**Directive:** How many lines in the records below contain the string "category"? Treat case as significant and reply with the number alone.

[Items listed in a dataset]
★ ★ ★ ★ ★ ★ ★
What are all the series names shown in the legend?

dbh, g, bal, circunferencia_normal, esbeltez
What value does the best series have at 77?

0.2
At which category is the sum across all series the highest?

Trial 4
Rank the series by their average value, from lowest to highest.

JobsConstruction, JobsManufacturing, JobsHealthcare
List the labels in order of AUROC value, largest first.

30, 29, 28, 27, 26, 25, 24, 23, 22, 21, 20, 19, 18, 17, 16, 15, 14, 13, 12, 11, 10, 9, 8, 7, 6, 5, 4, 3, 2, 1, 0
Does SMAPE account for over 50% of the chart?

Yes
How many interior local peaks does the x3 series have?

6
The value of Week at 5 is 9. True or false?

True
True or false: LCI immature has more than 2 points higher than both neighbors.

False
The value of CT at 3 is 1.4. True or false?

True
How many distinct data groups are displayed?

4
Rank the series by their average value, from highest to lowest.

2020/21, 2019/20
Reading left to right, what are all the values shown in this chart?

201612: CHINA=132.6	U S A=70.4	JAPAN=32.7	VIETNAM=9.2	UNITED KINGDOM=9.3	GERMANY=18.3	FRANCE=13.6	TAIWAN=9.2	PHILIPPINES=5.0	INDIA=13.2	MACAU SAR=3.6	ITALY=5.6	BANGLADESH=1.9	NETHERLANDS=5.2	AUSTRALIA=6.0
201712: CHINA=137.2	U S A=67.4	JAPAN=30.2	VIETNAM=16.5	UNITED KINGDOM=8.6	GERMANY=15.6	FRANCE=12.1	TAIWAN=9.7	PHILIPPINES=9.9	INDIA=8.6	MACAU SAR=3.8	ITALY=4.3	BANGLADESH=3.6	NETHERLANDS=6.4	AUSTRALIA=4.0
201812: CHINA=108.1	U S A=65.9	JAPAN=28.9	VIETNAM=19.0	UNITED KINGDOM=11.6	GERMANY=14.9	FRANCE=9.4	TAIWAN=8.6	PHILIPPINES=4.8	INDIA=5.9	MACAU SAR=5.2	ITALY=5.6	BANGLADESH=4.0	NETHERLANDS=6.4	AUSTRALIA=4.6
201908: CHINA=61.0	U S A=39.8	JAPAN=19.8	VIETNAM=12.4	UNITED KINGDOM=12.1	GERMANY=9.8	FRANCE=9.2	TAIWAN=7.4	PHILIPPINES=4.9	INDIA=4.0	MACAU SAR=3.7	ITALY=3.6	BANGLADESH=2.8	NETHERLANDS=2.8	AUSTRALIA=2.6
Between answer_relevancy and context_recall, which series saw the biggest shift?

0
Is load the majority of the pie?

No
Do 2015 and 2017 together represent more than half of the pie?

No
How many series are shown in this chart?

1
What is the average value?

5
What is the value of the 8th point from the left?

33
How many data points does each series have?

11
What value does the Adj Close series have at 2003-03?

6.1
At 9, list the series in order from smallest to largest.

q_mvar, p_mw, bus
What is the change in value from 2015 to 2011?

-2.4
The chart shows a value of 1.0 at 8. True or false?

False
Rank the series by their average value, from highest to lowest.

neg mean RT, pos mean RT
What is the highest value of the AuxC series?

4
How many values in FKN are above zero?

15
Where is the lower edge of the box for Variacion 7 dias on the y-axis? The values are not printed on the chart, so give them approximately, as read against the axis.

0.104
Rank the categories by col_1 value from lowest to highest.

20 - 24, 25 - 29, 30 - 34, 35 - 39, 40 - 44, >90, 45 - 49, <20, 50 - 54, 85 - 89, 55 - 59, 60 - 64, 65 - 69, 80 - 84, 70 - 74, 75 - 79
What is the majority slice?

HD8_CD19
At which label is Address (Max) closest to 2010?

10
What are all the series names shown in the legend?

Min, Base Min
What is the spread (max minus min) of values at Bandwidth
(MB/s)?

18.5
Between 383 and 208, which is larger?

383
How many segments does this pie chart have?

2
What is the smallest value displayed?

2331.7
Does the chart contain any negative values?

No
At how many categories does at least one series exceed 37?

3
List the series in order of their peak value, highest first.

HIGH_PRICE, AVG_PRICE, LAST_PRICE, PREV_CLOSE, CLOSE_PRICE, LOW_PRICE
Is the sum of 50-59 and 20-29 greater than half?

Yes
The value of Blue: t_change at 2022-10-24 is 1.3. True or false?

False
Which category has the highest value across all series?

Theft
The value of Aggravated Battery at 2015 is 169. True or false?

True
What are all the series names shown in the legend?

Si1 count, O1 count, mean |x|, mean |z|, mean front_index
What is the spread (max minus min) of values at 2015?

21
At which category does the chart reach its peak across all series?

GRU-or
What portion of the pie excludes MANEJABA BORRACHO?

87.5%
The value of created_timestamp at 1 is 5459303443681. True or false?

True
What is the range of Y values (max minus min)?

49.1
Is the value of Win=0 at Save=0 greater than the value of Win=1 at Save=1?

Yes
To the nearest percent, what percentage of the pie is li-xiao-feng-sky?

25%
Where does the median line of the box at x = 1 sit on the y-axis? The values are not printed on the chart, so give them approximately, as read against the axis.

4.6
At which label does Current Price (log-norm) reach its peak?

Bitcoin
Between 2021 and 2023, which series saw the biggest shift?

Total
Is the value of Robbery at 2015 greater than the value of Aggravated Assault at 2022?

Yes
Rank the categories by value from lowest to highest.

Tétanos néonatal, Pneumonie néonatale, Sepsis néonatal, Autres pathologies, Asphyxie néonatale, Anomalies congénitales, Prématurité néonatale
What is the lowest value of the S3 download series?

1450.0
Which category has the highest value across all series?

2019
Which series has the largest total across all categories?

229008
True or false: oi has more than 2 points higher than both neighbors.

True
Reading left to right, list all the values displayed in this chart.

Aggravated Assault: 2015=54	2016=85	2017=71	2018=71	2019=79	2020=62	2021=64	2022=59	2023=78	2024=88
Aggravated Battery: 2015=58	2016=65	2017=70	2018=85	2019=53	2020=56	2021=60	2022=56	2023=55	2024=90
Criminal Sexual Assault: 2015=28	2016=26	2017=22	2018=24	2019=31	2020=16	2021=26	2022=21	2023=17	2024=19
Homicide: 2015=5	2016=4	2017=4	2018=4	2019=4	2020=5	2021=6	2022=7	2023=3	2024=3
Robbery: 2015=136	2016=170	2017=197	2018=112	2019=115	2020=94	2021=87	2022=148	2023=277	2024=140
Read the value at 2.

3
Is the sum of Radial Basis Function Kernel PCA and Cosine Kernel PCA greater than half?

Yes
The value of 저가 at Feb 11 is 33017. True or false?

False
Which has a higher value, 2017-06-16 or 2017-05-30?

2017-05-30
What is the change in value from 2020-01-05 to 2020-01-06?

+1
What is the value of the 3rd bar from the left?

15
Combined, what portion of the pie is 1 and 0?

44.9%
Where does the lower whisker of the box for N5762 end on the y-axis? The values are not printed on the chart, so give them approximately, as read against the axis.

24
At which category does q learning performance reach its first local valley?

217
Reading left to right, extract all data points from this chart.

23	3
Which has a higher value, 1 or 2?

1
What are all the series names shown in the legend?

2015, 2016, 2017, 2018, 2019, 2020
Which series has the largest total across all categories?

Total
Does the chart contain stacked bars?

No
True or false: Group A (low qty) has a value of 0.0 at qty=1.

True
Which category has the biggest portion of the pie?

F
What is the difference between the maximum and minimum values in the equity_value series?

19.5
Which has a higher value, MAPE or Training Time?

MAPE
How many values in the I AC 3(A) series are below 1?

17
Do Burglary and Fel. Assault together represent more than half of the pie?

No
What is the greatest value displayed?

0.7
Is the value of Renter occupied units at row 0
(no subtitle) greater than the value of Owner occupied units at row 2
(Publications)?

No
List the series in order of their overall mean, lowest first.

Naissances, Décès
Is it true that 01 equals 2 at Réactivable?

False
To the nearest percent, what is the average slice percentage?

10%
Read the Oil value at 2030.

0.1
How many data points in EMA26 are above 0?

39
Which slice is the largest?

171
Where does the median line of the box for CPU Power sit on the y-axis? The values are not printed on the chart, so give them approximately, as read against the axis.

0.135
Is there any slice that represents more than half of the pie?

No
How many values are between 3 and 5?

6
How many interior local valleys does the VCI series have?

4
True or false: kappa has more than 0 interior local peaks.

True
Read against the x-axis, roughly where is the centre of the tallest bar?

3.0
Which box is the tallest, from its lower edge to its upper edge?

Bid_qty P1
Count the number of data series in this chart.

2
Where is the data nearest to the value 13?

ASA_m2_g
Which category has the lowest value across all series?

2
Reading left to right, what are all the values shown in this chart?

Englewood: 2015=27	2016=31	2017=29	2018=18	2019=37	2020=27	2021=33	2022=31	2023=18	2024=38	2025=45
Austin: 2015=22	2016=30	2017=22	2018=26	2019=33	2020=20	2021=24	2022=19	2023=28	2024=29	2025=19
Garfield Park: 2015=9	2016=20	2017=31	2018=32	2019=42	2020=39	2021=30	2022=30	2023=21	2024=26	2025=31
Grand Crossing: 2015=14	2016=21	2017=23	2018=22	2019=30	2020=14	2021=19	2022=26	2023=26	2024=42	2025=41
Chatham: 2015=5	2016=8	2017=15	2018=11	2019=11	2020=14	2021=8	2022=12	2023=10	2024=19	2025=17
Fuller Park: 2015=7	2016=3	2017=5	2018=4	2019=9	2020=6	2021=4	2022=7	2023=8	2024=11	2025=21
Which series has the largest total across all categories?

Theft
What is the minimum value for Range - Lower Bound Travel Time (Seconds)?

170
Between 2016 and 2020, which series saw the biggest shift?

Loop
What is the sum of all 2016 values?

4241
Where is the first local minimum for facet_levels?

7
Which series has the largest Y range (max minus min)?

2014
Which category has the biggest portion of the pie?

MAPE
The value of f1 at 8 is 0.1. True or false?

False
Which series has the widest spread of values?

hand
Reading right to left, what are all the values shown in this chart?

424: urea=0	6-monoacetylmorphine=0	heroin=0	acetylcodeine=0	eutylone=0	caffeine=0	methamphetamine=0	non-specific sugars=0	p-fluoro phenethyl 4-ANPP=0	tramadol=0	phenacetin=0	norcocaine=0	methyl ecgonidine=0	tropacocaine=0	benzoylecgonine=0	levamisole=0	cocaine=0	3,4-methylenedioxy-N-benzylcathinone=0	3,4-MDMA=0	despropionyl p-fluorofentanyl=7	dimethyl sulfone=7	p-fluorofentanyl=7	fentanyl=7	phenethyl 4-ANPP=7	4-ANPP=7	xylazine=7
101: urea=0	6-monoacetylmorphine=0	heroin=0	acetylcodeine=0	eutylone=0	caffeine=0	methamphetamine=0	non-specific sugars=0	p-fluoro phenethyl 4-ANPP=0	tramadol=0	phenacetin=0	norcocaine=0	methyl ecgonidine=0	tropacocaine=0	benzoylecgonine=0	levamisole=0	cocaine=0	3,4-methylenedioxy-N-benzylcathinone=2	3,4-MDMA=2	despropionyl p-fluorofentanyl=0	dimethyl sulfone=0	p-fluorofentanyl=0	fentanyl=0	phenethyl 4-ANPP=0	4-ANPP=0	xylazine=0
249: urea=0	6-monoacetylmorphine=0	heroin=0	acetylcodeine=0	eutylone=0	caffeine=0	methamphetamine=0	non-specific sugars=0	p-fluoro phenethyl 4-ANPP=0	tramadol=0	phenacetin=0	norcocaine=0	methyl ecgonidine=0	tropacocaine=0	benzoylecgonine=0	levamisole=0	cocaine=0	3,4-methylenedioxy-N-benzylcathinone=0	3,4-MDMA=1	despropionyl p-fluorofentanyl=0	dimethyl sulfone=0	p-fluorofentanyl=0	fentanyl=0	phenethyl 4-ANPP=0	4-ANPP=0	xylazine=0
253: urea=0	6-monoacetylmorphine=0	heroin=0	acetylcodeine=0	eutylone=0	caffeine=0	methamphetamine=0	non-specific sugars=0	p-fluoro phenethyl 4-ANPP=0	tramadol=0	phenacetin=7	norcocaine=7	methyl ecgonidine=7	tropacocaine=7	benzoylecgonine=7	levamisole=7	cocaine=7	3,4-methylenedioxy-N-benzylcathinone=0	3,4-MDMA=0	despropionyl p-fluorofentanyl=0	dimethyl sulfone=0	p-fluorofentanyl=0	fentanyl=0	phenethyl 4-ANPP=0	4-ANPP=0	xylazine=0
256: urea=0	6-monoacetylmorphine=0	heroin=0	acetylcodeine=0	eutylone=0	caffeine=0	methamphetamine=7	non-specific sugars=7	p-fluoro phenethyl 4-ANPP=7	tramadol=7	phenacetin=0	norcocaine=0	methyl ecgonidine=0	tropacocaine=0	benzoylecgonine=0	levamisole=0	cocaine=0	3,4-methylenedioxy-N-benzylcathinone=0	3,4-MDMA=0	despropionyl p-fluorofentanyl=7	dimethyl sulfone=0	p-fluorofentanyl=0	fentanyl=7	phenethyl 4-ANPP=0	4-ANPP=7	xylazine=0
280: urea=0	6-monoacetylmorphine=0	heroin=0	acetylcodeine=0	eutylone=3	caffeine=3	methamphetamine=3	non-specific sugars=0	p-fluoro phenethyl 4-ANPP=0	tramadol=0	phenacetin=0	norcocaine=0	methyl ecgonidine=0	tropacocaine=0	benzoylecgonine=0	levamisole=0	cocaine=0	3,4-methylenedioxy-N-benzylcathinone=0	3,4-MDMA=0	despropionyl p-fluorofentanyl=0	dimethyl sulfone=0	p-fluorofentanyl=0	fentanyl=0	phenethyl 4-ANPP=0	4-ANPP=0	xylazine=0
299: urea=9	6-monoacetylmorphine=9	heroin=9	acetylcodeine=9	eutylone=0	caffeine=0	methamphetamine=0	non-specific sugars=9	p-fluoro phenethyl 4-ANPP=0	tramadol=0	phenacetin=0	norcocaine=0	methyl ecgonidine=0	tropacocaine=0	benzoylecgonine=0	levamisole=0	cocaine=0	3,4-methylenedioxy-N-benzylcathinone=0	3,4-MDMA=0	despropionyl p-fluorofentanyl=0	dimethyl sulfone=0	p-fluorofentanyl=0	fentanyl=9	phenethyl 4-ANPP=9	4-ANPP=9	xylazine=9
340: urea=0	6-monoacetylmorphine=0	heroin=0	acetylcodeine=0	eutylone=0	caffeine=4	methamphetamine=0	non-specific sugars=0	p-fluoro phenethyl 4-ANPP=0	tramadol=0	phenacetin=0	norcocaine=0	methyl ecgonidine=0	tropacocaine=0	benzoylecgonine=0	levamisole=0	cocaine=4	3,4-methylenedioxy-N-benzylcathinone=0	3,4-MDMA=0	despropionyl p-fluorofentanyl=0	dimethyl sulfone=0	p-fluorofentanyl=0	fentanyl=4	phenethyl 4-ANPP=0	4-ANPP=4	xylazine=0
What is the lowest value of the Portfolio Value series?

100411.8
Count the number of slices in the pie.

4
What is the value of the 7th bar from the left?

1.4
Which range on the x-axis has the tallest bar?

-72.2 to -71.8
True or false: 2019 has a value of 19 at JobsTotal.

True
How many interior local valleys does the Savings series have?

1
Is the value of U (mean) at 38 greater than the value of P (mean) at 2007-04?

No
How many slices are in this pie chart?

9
★ ★ ★ ★ ★ ★ ★
**Problem solution:** 8